I've also got to do a few practical things for at home like get the power turned back on and phone. I also want to organize a bit of a party :)

We were very lucky to return to bangkok on Friday as the flooding up north has worsened with many of the main roads cut off and flooded. Millions of people have been affected with loss of farmland and homes and businesses flooded. It is a shocker that's for sure.

I am filled with a huge amount of excitement about taking Yammie back to New Zealand and obviously seeing my friends and family after a few months. I am also filled with a great deal of sadness as I have grown to really love Thailand and the people. I could actually happily live here if I found an appropriate job but that is maybe for the future. The focus now is enjoying my last few days "on the road"', helping Yammie get accustomed to a new country and culture and somehow get re accustomed with the idea of work!!

I am truly a different person to the one that left nearly six months ago and I wouldn't change a single experience, but I will wait to do a greater amount of reflection until I am back in New Zealand.

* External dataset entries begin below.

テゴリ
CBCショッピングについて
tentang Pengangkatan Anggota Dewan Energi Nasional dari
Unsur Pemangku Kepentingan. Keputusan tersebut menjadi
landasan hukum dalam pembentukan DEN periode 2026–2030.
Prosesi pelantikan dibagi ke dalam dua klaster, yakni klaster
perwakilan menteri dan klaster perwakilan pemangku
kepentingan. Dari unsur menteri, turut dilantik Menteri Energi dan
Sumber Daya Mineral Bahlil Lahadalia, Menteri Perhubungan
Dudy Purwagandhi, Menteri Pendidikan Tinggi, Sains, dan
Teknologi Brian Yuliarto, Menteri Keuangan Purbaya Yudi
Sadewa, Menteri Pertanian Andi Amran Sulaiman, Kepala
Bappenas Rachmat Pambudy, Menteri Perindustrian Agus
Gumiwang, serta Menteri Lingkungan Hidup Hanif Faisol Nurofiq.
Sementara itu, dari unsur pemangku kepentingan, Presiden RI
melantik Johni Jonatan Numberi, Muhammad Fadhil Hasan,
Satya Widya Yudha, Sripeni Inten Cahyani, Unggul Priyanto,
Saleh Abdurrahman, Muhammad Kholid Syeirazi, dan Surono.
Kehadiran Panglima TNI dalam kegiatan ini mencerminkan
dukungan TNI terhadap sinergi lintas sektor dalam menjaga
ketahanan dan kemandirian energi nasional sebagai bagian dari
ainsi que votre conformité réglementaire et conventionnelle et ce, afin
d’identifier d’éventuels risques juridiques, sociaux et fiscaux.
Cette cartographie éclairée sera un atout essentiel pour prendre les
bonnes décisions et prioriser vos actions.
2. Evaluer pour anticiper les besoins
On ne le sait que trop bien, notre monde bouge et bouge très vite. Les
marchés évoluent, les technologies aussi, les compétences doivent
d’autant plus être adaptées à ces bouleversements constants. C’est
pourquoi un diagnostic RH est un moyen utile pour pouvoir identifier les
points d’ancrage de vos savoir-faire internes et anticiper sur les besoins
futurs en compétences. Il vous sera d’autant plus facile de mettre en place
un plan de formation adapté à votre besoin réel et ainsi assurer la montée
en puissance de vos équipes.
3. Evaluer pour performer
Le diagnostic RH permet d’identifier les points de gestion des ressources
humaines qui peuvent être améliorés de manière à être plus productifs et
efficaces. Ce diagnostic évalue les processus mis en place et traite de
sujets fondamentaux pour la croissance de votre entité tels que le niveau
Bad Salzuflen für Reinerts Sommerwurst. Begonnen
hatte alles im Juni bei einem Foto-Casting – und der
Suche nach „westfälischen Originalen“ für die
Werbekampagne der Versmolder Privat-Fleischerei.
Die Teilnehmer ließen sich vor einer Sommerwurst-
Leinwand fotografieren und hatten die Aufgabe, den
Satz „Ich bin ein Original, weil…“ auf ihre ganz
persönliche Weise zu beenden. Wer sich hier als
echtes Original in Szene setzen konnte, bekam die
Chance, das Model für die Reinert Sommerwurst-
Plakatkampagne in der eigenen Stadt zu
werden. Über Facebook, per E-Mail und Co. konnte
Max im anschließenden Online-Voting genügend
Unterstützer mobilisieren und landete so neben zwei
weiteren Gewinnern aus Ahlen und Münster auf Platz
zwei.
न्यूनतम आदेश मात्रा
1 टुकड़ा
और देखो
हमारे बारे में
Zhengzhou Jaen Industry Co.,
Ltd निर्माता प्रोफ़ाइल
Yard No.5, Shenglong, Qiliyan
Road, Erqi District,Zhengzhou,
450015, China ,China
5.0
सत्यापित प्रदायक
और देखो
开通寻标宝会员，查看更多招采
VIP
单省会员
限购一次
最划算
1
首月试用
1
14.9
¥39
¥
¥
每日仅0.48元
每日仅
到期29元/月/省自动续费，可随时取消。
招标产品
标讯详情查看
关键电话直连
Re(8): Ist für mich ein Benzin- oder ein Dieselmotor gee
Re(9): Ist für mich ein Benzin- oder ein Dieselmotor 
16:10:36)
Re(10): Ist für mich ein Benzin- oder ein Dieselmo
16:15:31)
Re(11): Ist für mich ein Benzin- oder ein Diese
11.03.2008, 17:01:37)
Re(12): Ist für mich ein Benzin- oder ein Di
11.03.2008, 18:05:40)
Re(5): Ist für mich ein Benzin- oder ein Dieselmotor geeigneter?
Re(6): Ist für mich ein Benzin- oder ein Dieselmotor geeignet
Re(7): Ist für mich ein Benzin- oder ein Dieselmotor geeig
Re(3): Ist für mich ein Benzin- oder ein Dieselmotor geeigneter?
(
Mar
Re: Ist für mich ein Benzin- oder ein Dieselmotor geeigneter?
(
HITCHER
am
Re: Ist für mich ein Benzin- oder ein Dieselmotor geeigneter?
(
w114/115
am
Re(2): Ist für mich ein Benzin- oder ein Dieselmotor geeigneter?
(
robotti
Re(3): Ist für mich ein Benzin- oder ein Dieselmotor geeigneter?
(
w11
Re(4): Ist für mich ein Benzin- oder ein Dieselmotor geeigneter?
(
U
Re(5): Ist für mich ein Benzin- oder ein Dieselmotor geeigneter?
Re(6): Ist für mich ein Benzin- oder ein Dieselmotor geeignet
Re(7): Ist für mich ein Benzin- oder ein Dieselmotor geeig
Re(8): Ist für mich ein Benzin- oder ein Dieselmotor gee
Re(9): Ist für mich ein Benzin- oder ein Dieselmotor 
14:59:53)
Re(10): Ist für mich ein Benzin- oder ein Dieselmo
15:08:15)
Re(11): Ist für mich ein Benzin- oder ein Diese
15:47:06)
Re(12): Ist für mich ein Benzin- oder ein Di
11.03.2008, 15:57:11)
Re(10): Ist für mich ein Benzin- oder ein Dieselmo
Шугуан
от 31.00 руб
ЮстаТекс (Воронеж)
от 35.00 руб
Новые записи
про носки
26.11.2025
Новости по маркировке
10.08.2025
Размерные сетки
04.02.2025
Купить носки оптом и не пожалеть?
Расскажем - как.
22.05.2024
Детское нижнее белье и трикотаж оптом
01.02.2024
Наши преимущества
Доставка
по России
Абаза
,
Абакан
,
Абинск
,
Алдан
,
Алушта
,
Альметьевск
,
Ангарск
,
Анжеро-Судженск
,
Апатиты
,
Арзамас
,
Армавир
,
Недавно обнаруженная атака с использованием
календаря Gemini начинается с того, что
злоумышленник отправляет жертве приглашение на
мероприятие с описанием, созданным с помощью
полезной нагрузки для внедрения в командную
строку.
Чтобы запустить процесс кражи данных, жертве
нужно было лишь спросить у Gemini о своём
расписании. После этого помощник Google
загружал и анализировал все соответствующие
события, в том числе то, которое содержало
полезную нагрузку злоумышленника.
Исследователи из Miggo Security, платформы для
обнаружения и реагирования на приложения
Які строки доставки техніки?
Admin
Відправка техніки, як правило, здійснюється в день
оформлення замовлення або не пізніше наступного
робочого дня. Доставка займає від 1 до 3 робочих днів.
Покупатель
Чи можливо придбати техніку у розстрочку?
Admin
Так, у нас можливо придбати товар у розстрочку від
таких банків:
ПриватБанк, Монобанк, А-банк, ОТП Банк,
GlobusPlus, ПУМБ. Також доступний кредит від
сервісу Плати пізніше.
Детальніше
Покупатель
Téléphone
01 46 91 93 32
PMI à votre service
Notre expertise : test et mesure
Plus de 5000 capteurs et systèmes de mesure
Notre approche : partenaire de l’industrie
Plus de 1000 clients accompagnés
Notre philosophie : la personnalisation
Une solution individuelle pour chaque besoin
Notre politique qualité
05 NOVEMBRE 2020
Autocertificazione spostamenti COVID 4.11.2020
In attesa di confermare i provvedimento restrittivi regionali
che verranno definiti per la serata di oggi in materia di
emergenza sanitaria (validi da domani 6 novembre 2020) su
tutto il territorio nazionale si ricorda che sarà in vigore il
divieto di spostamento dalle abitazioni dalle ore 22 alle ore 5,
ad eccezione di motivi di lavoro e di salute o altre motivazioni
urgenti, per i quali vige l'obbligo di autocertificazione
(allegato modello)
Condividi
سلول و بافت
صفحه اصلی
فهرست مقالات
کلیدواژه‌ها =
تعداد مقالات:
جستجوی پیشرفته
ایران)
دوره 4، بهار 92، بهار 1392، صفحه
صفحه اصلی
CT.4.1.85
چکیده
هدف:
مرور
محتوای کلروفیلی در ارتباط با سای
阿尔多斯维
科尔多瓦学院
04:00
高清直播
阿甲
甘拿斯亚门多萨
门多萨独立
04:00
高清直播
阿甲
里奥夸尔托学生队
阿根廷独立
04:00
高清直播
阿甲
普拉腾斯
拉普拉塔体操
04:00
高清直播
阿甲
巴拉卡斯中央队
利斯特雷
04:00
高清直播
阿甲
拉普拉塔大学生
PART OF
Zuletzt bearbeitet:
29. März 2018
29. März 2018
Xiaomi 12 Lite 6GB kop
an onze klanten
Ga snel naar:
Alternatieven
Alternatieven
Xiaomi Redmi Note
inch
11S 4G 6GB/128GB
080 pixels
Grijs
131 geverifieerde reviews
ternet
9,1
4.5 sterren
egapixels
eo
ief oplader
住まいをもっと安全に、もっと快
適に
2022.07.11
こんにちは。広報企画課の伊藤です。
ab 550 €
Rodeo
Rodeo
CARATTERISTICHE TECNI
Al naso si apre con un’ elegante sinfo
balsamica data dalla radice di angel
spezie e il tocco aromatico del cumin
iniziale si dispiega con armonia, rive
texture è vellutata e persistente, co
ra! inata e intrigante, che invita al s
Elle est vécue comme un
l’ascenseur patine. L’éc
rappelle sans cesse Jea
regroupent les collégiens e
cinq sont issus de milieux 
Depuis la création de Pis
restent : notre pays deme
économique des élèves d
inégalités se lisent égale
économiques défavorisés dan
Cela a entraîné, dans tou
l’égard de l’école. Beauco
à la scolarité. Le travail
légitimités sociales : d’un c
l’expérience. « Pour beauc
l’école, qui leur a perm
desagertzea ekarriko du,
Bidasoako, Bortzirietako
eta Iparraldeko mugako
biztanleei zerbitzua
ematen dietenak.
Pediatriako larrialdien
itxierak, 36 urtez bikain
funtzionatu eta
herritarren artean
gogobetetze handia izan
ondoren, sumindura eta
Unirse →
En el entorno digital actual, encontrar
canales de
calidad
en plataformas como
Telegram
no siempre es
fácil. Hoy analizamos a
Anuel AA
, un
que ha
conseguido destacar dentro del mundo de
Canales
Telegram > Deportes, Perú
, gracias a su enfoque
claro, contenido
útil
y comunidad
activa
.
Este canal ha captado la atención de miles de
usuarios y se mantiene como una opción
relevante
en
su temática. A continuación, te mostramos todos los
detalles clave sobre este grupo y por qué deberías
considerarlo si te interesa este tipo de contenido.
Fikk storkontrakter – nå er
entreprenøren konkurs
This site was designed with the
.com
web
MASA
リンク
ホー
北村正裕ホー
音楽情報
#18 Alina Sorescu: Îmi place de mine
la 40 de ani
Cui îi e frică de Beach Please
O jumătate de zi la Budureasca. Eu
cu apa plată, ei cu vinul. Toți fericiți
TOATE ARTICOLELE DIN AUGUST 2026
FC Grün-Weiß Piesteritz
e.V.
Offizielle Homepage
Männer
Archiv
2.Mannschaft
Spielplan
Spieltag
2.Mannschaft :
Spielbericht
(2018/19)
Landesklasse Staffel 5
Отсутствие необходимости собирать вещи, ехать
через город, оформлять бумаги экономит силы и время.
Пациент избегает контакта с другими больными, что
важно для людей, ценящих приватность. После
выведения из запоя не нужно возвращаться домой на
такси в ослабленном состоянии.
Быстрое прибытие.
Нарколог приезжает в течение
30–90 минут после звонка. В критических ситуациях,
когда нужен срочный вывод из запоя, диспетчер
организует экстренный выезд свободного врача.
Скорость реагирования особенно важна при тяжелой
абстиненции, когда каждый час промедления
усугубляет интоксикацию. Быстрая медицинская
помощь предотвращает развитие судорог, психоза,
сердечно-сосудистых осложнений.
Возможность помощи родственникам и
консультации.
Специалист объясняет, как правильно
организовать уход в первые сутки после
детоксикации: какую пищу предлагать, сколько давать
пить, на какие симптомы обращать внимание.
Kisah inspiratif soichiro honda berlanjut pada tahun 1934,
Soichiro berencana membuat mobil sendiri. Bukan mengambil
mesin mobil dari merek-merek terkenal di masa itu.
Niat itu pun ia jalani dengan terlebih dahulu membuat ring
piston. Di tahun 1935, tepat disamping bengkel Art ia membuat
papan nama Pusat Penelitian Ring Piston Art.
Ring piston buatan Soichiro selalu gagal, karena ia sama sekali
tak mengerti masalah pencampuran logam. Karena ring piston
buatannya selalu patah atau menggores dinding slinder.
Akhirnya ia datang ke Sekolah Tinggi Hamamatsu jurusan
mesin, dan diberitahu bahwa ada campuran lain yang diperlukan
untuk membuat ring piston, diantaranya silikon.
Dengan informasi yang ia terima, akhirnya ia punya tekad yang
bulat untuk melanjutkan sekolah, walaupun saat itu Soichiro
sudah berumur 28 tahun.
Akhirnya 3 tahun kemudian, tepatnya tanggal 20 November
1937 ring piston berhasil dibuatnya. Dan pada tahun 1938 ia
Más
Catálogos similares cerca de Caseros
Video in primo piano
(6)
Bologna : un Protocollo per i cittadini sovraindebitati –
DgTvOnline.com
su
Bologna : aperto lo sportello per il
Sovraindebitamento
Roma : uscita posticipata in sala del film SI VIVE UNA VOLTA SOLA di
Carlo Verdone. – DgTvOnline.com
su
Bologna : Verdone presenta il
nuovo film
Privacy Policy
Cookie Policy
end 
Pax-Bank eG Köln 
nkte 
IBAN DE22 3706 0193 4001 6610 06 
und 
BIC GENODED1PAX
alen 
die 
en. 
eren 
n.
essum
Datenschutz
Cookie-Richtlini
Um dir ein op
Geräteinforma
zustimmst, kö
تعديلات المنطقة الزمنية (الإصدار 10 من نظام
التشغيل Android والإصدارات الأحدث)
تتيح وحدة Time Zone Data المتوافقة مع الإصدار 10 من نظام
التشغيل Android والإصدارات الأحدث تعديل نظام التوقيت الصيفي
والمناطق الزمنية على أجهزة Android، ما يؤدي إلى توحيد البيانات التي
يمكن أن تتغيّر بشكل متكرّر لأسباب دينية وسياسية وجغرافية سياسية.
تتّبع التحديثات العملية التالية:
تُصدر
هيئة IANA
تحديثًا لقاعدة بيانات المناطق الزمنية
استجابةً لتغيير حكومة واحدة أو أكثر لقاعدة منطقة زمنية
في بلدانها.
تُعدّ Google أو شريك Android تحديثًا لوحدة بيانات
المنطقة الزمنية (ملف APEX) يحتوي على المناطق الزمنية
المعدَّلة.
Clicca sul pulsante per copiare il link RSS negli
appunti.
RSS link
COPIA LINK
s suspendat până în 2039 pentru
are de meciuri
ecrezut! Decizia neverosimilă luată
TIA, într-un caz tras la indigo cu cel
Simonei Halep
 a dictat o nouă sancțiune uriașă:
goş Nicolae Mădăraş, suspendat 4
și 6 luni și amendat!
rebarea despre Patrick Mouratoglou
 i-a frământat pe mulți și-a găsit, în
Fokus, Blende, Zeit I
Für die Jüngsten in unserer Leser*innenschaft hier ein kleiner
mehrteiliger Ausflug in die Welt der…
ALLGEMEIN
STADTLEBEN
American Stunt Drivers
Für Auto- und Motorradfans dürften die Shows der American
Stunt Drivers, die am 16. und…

Things that used to stress me out seem somewhat irrelevant now that I have experienced new cultures and got first hand experience of hardships that people face, and one of the most awesome things I have recaptured, is the joy to laugh at life and myself. This is something that is quite magical in Thailand, and i think one thing that is misunderstood. We in the western world are obsessed with "things" but here, if you have friends and very little else, you can share a meal, have a hell of a good time and laugh about life. I really love that.

The generosity that I have been shown by those that I have met in my travels has been something I will forever treasure. I have been fortunate - yes, I've done and been to some "tourist spots" but I have had so many more enriching experiences wandering down the back roads here in Bangkok, or meeting communities through Yammie - experiences that to me beat any coach trip, or tourist day trip hands down.

Last night we went and had some dinner down the road at a road side stall - I nicknamed them "our friends" because I have loved their food - prawns, squid and Tom yum - authentic, not "falangafied" - and all for just a few dollars. I am really really going to miss the food and the propensity for Thai people to eat, and eat, and eat. I will miss the copious food stalls with questionable hygiene where I have never once got sick, I will miss the way people smile with genuine happiness when you try speaking Thai. I will miss people's genuine kindness with me and Yammie and their joy of celebrating a happy, loving relationship.

I have had the exact life experiences that I wanted, and after all, I didn't come to Thailand to eat steak and mashed potatos - I can do that at home. I came to experience new cultures, to understand how people live and to really experience the countries I have been through. I do believe I have achieved this..... Plus, I have managed to drink and eat my way through my travels, sometimes to excess, and still managed to lose 12 kg's.! ... Yay!

My life in a number of ways has and is not the most conventional you will come across - and that's how I like it.


Thanks for taking time out of your day to follow my blog. Cheers, Nick.